Tag Archives: Denomination risk

ECB Bond Purchases: Fiscal or Monetary Policy?

In an NBER working paper, Arvind Krishnamurthy, Stefan Nagel, and Annette Vissing-Jorgensen analyze which components of bond yields were affected by the European Central Bank’s government bond purchasing programs.

Given the institutional restrictions on monetary policy in the Euro area, the ECB had to carefully argue why it intervened in the first place. (To many, the case was obvious; the ECB intervention amounted to quasi-fiscal policy. But an intervention with this objective would not be covered by the rules of the Euro area.) It gave two reasons for the SMP, OMT, and LTRO:

The ECB has publicly stated that these policies reduce redenomination risk, i.e., the risk that the Eurozone might break up and countries redenominate domestic debt into new domestic currencies, and financial market “dysfunctionality,” i.e., segmentation- and illiquidity-induced pricing anomalies.

The authors decompose bond yields into five components: an expectations hypothesis component; a euro-rate term premium; a default risk premium; a redenomination risk premium; and a component due to sovereign bond market segmentation. To identify the non-observable, country-specific components (reflecting default risk, redenomination risk, and sovereign bond market segmentation), the authors use information from asset prices that are differentially exposed to these components.
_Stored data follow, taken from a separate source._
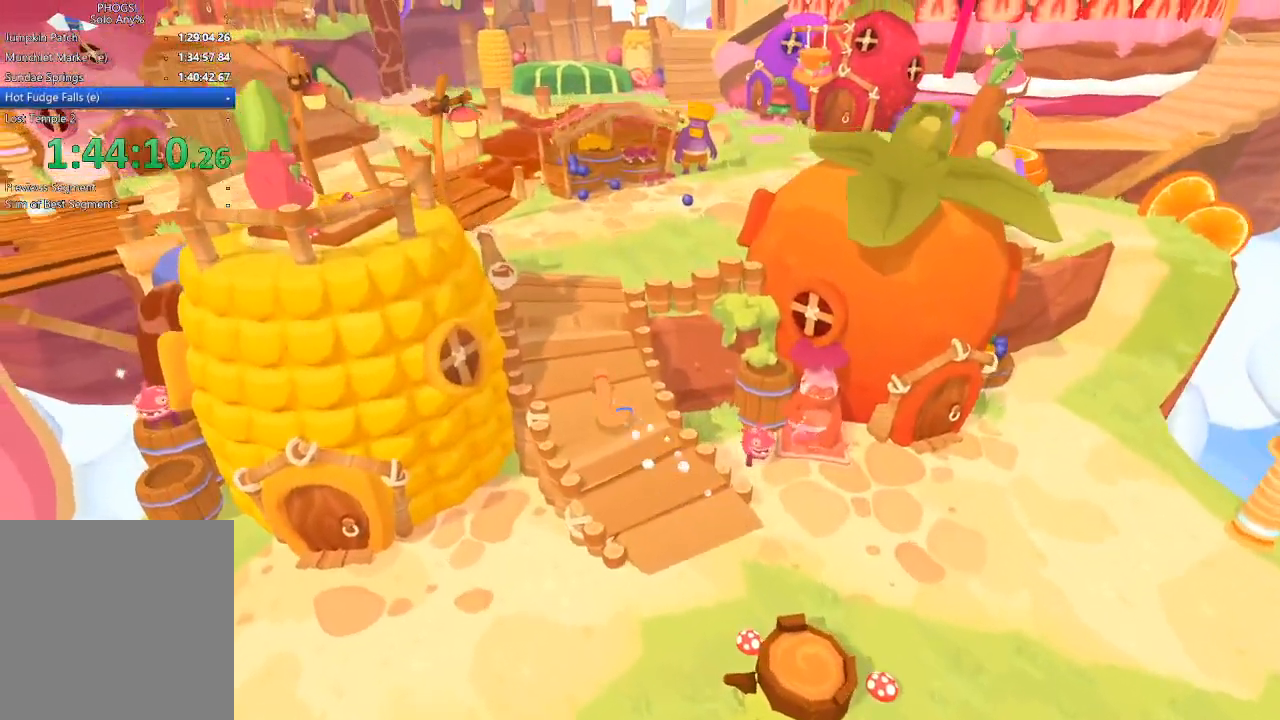
{"buttons": [], "left_stick": "up", "button_events": []}
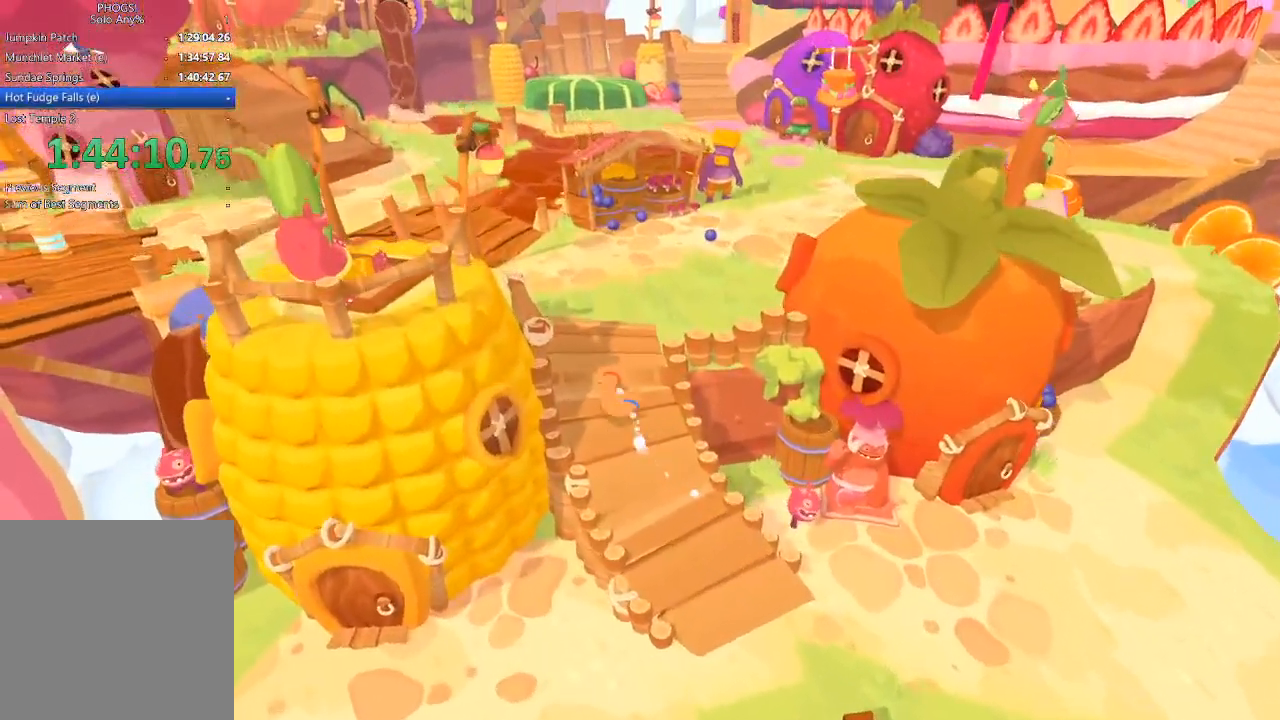
{"buttons": [], "left_stick": "up-left", "button_events": []}
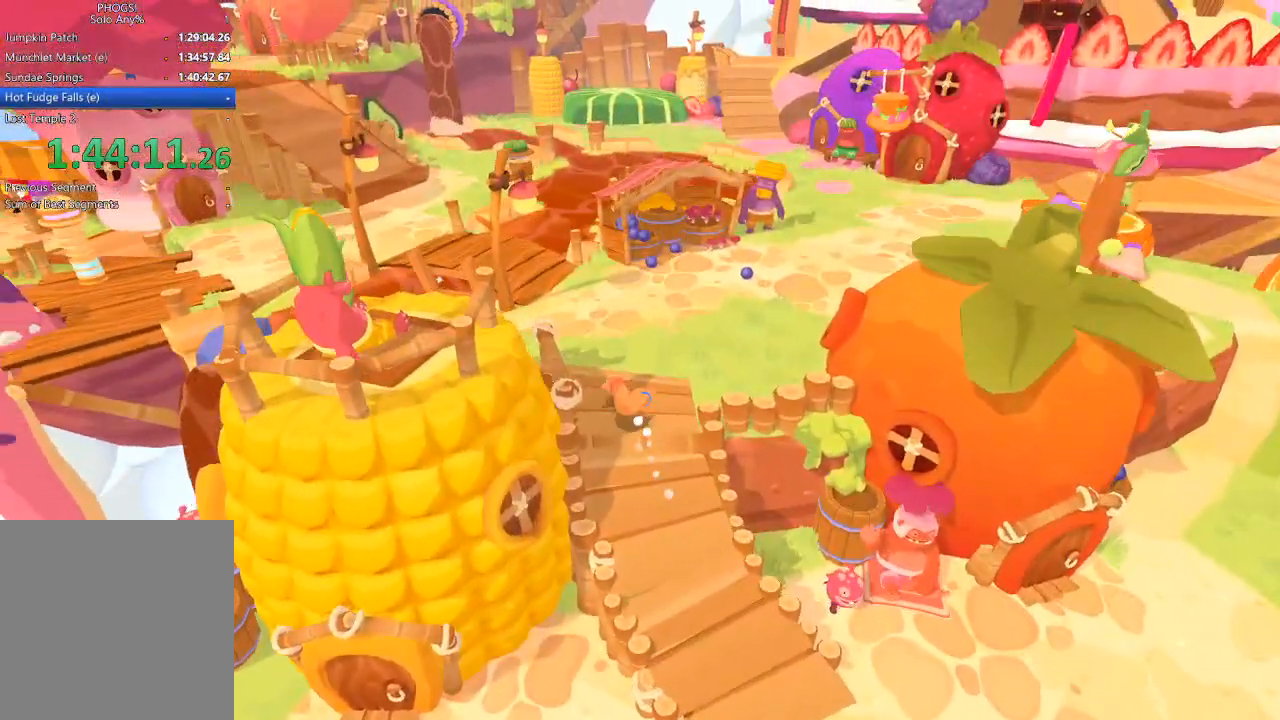
{"buttons": [], "left_stick": "up", "button_events": []}
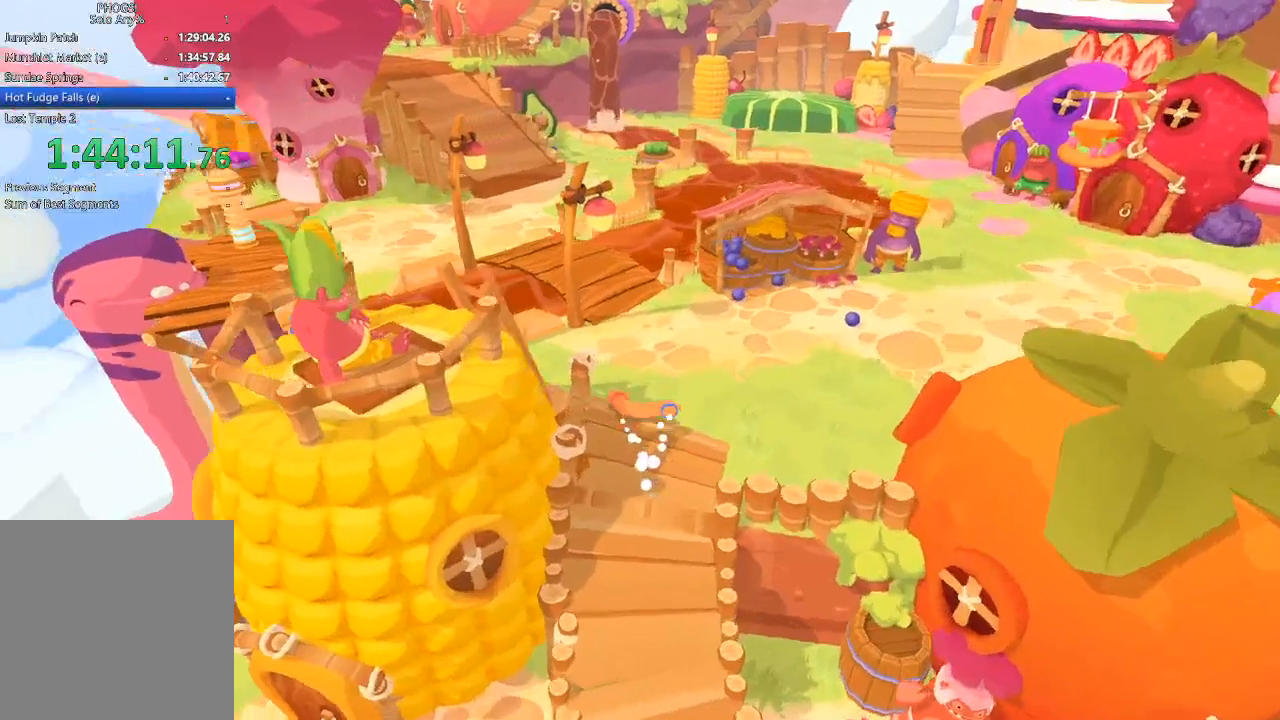
{"buttons": [], "left_stick": "up", "button_events": []}
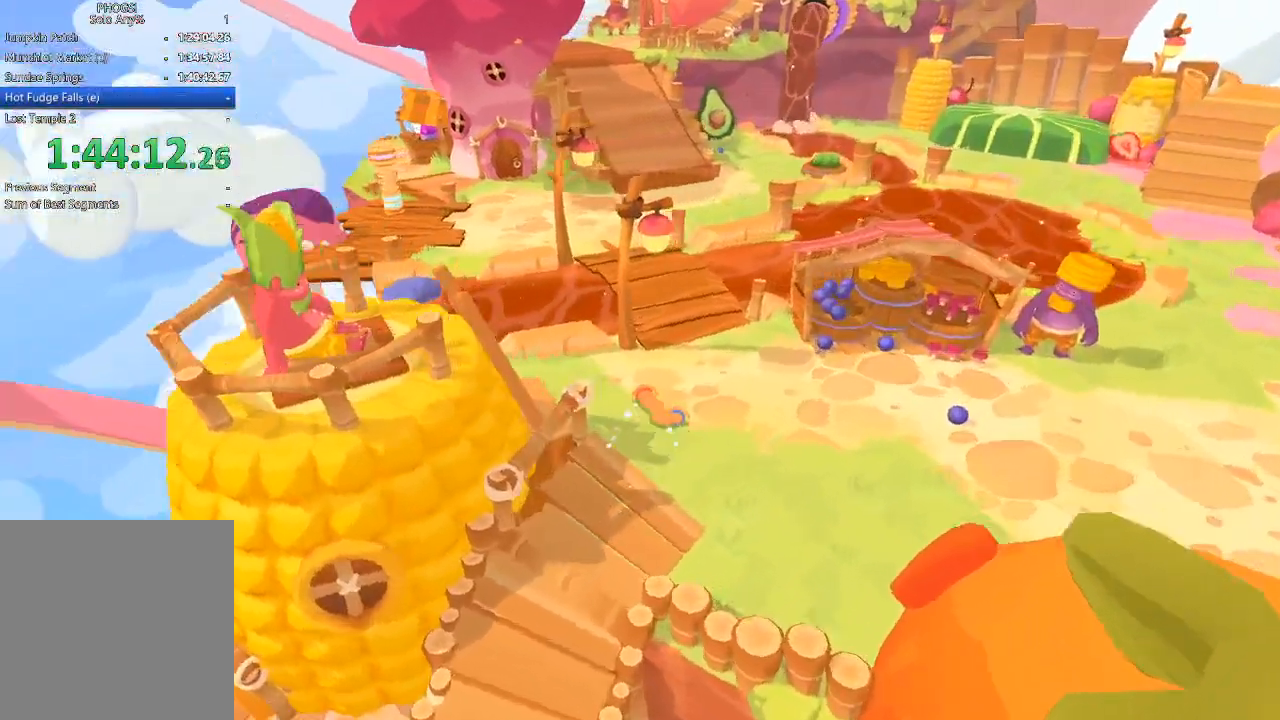
{"buttons": [], "left_stick": "up", "button_events": []}
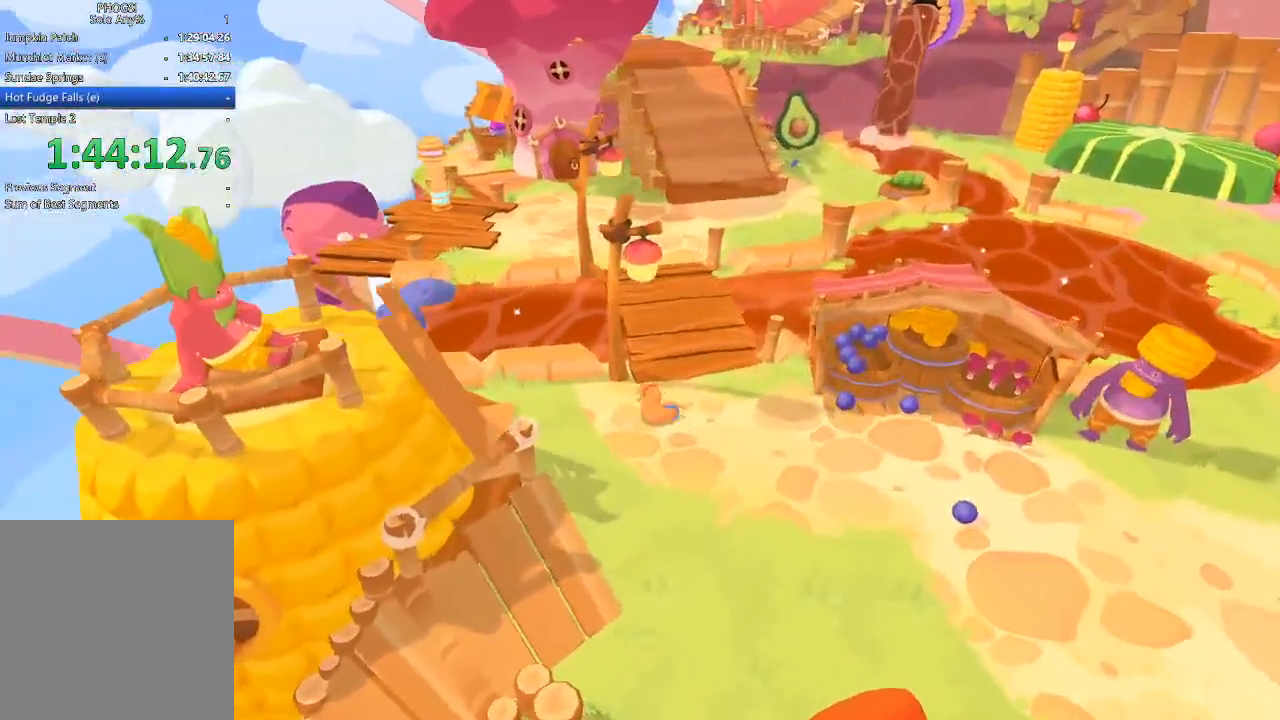
{"buttons": [], "left_stick": "up", "button_events": []}
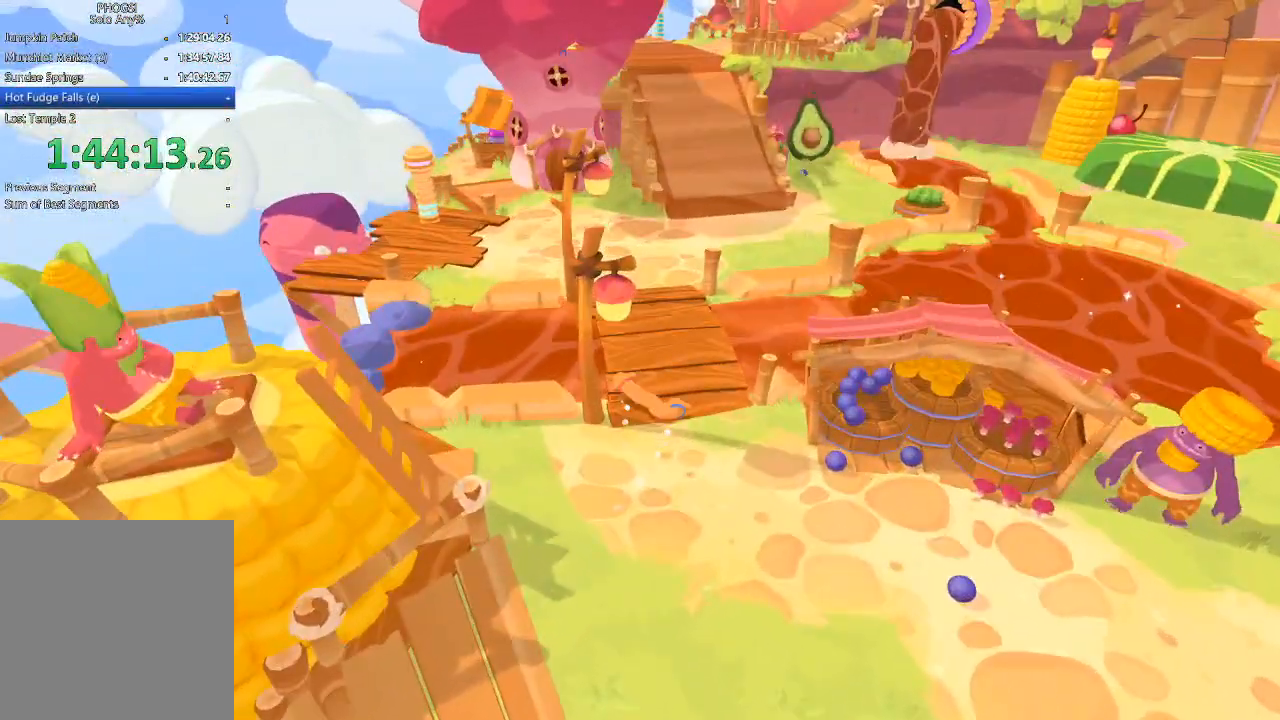
{"buttons": [], "left_stick": "up", "button_events": []}
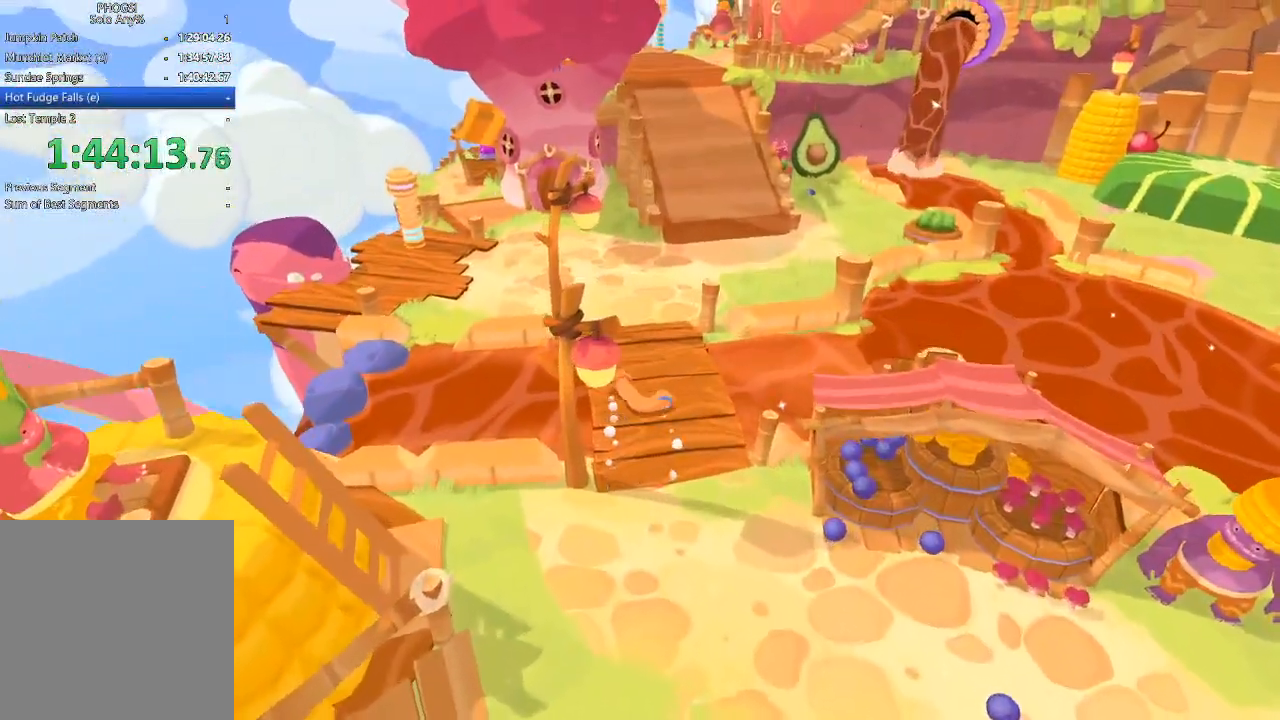
{"buttons": [], "left_stick": "up", "button_events": []}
Specifically, they use the fact that

foreign-law sovereign bonds denominated in US dollars cannot be redenominated through domestic law changes … and redenomination into a new currency should affect all securities issued in a given country under the country’s local law equally.

The authors find that

the default risk premium and sovereign bond segmentation effect appear to have been the dominant channels through which the SMP and the OMT affected sovereign bond yields of Italy and Spain. Redenomination risk may have been present at times and it may have been a third policy channel for the SMP and OMT in the case of Spain and Portugal, but not for Italy. … default risk accounts for 30% of the fall in yields across SMP and OMT for Italy. Segmentation accounts for the other 70%. For Spain, the numbers are 42% (default risk), 15% (redenomination risk) and 43% (segmentation). For Portugal, the numbers are 40% (default risk), 24% (redenomination risk) and 36% (segmentation). For the LTROs, we find that their effect on Spanish bond yields worked almost entirely via the sovereign segmentation channel. We show that the more substantial impact of the LTROs on Spanish sovereign yields than on Italian and Portuguese sovereign yields is consistent with Spanish banks purchasing a larger fraction of outstanding sovereign debt in the months following the introduction of the LTROs.